ZOBACZ RELACJĘ NA ŻYWO: 25. doba wojny na Ukrainie >>>
Sztab generalny: armia utrzymuje obronę i powstrzymuje dalszą ofensywę rosyjską
W sobotę wieczorem sztab generalny Sił Zbrojnych Ukrainy oświadczył, że armia ukraińska walcząca z wojskami Rosji utrzymuje obronę na dotychczasowych odcinkach frontu i siły ukraińskie "zmuszają wroga do rezygnowania z kontynuacji ofensywy".

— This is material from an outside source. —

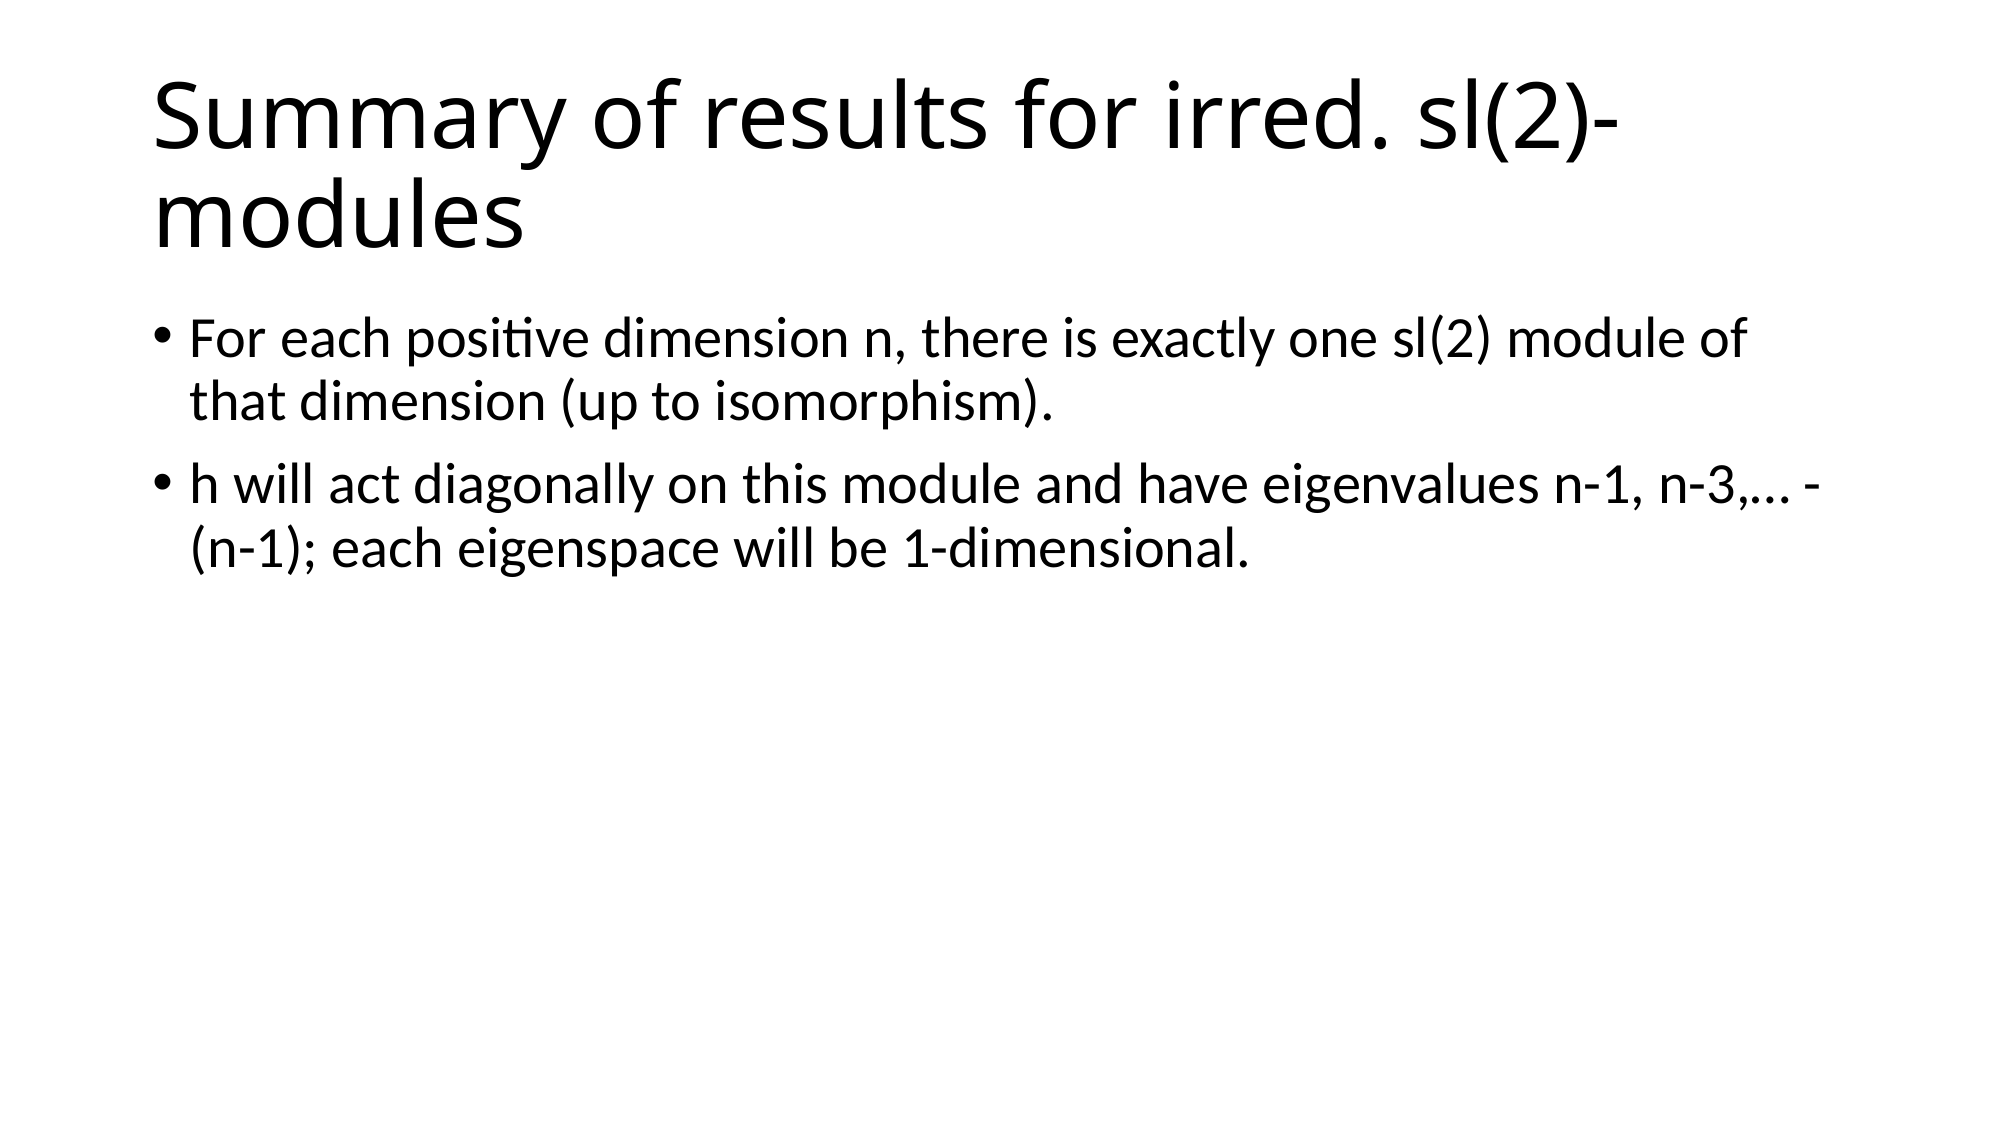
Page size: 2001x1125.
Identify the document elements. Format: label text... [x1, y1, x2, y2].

list For each positive dimension n, there is exactly one sl(2) module of that dimension (up to isomorphism). h will act diagonally on this module and have eigenvalues n-1, n-3,… -(n-1); each eigenspace will be 1-dimensional. [137, 299, 1863, 1014]
title Summary of results for irred. sl(2)-modules [137, 59, 1863, 278]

W komunikacie opublikowanym na Facebooku sztab oświadczył, że w utrzymywaniu obrony armia ukraińska "koncentruje wysiłki wokół strategicznie ważnych miast: Kijowa, Czernihowa, Charkowa, Mariupola, Mikołajewa". Ogółem sytuacja w walkach nie zmieniła się znacząco - ocenił sztab.
Wojska rosyjskie nie zaprzestają przy tym "ataków rakietowo-bombowych na obiekty infrastruktury wojskowej i cywilnej, przy zastosowaniu uzbrojenia precyzyjnego, niekierowanych bomb lotniczych i amunicji wysokiego rażenia" - dodano w komunikacie.
Sztab poinformował, że wojska rosyjskie ponoszą "znaczne straty". Według komunikatu na anektowanym przez Rosję Krymie oddziały piechoty morskiej "straciły do 90 proc. personelu i nie mają rezerw do uzupełnienia strat".
Są przypadki odmów udziału w walce przeciw Ukrainie, ale wobec tych żołnierzy stosowane są represje - twierdzi sztab generalny. Według ukraińskiego dowództwa na południu Ukrainy oddziały rosyjskie są uzupełniane żołnierzami zmobilizowanymi w tzw. "republikach ludowych" w Donbasie, kontrolowanych przez prorosyjskich separatystów.